The running order we were all handed on Saturday night showed clear signs of having been cobbled together in haste. For one thing, the order in which the individual performers chose to play some of the shorter pieces was often strikingly different. For another, the Braxton piece was actually announced as “Composition 69J” (although, admittedly, this may have been a case of Worby himself getting the title wrong). And finally, Evil Nigger would indeed have been a truly jaw-dropping achievement coming from the pen of a nine-year-old in the immediate postwar years…
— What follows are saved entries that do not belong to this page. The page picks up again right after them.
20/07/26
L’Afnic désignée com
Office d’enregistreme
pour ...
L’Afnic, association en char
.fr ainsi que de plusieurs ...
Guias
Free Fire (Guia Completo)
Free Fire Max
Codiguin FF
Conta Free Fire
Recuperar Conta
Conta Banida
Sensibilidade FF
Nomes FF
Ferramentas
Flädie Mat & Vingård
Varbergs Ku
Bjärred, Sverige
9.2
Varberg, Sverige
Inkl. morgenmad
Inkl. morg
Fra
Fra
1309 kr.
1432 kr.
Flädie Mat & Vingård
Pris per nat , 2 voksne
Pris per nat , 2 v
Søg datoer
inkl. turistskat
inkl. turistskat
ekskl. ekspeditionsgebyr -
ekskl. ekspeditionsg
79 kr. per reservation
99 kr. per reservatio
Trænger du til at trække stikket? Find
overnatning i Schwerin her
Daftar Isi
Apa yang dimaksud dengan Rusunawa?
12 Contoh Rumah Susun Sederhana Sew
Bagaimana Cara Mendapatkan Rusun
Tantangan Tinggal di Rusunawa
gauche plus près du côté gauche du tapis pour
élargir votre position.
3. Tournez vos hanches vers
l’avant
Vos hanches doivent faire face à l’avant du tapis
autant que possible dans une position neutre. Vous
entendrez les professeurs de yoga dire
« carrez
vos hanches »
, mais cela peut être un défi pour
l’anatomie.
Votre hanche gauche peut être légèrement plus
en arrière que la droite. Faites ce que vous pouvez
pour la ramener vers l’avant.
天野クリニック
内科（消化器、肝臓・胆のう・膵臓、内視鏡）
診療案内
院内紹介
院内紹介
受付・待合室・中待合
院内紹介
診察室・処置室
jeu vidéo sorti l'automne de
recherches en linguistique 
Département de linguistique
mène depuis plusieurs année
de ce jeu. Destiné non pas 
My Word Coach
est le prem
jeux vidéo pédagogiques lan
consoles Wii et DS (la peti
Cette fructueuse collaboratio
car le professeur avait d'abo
As regards the instrumentation of the last of these, the Baroque-era analogy is a good one, in that the indeterminacy is both liberating and problematical. Given the drastic downturn Eastman’s fortunes took towards the end of his life, his own four-piano recording may well have fallen short of his original intentions (he’d surely have wanted to edit out those panicked-sound yells of “One, two, three, FOUR!”, ushering in each of the early recurrences of the refrain, if nothing else!). Perhaps Opalka’s conception of the piece is closer to the sounds Eastman heard in his head, perhaps it isn’t; however, one clear difference is the greater dynamic contrast in the three-quartets version, but also arguably a certain loss of aggression and drive because we’re not getting that characteristic piano attack. Also, Eastman’s ending is totally different, and even more of a surprise (indeed, I’ve sometimes wondered whether it really fits with the rest of the piece at all).